[Saved entries]
#####
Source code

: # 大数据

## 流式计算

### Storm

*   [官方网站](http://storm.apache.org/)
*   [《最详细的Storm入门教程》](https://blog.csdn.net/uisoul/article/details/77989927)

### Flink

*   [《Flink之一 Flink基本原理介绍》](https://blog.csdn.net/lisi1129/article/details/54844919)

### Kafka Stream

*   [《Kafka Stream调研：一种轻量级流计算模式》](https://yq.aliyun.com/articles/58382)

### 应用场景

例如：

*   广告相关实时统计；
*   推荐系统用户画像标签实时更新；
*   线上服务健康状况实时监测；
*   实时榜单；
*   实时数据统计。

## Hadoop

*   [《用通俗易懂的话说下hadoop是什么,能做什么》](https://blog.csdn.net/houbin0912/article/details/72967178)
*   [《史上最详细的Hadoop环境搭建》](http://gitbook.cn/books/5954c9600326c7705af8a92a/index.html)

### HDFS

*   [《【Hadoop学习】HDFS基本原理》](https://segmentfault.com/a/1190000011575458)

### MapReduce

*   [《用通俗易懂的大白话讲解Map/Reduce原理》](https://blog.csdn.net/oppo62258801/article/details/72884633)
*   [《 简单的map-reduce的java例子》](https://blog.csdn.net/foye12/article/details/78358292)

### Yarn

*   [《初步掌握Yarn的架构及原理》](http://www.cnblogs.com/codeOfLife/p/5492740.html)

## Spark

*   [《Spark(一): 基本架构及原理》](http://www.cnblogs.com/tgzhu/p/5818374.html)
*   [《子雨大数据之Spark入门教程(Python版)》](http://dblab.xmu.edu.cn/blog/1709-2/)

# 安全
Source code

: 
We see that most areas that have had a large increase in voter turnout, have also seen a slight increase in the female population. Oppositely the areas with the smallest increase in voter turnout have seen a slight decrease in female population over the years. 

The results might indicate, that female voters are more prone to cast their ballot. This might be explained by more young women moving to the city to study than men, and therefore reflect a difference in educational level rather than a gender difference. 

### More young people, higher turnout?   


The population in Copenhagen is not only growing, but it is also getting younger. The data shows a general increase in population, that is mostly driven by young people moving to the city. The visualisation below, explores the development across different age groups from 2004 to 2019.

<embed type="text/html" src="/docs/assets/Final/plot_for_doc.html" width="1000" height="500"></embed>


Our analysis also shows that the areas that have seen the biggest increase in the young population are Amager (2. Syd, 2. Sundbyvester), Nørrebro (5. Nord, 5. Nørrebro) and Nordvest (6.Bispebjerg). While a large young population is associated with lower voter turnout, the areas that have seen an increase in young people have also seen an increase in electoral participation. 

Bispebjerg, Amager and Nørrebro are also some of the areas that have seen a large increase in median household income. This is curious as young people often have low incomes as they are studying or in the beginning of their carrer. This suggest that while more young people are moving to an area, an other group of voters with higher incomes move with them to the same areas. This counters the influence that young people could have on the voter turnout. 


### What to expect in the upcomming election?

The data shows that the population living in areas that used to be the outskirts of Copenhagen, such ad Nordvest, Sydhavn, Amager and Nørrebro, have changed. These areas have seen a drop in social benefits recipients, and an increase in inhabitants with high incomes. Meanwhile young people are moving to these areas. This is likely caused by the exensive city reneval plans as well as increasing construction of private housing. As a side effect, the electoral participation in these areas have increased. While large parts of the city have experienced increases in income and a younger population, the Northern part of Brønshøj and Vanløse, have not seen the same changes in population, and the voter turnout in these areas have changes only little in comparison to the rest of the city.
#####
◆ TASK BRIEF
From the entries above, extract every line where the word "Kafka" appears.

◆ TASK OUTPUT
### Kafka Stream
*   [《Kafka Stream调研：一种轻量级流计算模式》](https://yq.aliyun.com/articles/58382)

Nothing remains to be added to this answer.